Dopo l'arrivo a Hong Kong del Dongfeng Race Team, secondo classificato, lo skipper Charles Caudrelier ha dichiarato: "I nostri primi pensieri sono rivolti a questa terribile notizia. Siamo ovviamente molto dispiaciuti per questa notizia. È sempre molto pericoloso navigare in zone di pesca dove ci sono così tante barche, alcune delle quali viaggiano senza luci. È una notizia terribile per i pescatori, per Vestas e per la Volvo Ocean Race".
AGGIORNAMENTO20 gennaio, ore 11: un pescatore cinese è morto in seguito alla collisione tra il peschereccio e lo yacht da regata del team Vestas 11th Hour Racing, avvenuta dopo una leggera correzione dell'orario da parte degli organizzatori venerdì sera, ora tedesca, intorno alle 18.23, pochi minuti prima che il team Sun Hung Kai / Scallywag vincesse la tappa. L'incidente è avvenuto a circa 30 miglia nautiche dal traguardo al largo di Hong Kong. Nove pescatori sono stati soccorsi da una terza barca non coinvolta nella gara, non lontano dall'isola di Waglan. Un decimo pescatore è stato gravemente ferito e trasportato in elicottero in un ospedale, ma è morto ed è stato dichiarato morto lì intorno alle 23.00 ora tedesca.
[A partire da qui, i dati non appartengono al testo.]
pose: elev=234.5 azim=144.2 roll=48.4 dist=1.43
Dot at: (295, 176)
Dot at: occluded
Altri pescatori sono in cura presso l'Eastern Hospital.
Il team danese-americano Vestas 11th Hour Racing, che si trovava al secondo posto al momento dell'incidente, ha abbandonato la tappa e ha raggiunto il porto di arrivo a Hong Kong con le proprie forze e con una barca danneggiata. Le autorità locali hanno avviato un'indagine sull'incidente e gli organizzatori e il team coinvolto hanno assicurato il loro pieno sostegno e la loro collaborazione in diverse dichiarazioni.
Dopo la quarta delle undici tappe, il team spagnolo Mapfre, che si è classificato quarto a Hong Kong, continua a guidare la classifica generale della maratona oceanica intorno al mondo, davanti al cinese Dongfeng Race Team (secondo a Hong Kong) e al Team Vestas 11th Hour Racing. Il vincitore della tappa Sun Hung Kai / Scallywag è salito al quarto posto, spingendo il team olandese Brunel di Bouwe Bekking (5° a Hong Kong) al quinto posto assoluto. La gara proseguirà il 1° febbraio con uno sprint di 100 miglia nautiche da Hong Kong alla città portuale cinese di Guangzhou e ritorno.